And because God is outside of time all the things which appear to us to be both subsequent and consequent ('because I did xxx, yyy happened'), simply are in the mind (or light, to use the OP's metaphor) of God. And if this is the case, then it doesn't make sense to suggest that God somehow 'changes his mind' about something because of my prayers, because 'before the prayer', 'the prayer', and 'after the prayer' are all 'now' to God. And, anyway, to change one's mind is such a human trait... another example of us assuming that God is like one of us.
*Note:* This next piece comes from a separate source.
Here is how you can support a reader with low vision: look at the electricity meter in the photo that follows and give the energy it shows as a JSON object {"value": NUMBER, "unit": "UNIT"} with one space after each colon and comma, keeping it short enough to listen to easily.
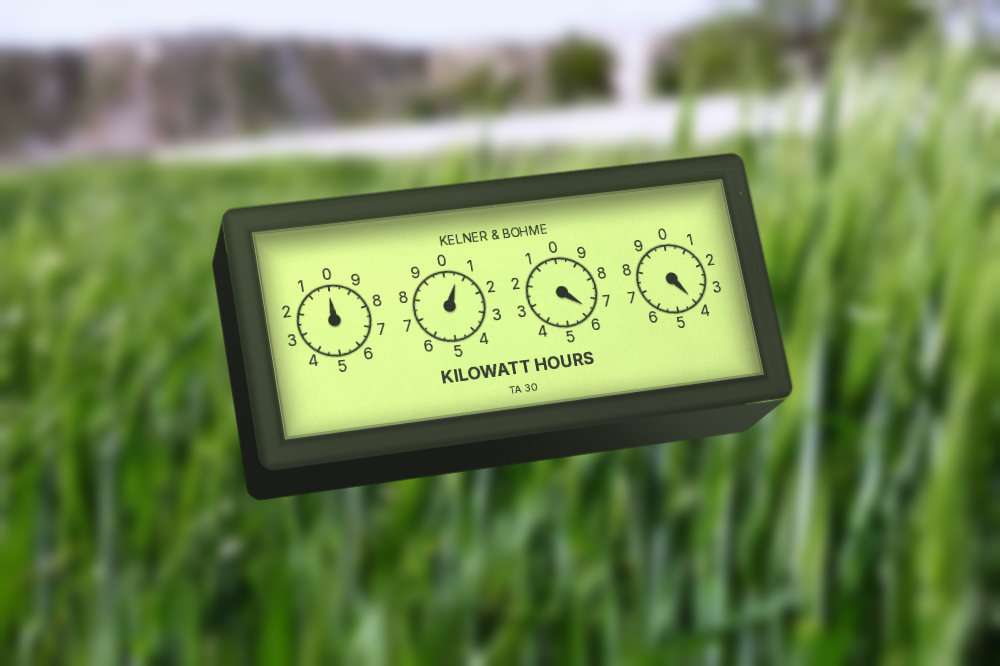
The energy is {"value": 64, "unit": "kWh"}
So, I believe that God knows the choices that we make (have made/will make), but that he does not make us make them, but rather allows us to make them. So, fundamentally I believe that God is good, since creation, and our freedom within creation, is an act of generosity, from which everything else (including those things which in and of themselves are clearly not good) follows. Which means I guess that I agree with you (God is in everything) and also with your vicar (God is good) because I believe that God's goodness is at a deeper level than the transient goodness and evil of our day-to-day lives.
Except that now I've written all this and am thinking that it probably sounds like so much nonsense... I'm going to hit 'post' anyway, because I've spent some time writing it. But with the proviso that it may not make any sense at all.
Oh and just as a PS, OP, my DD was confirmed earlier this year and in her group there were, I think, six children and four adults, so it's not at all unusual to be confirmed as an adult.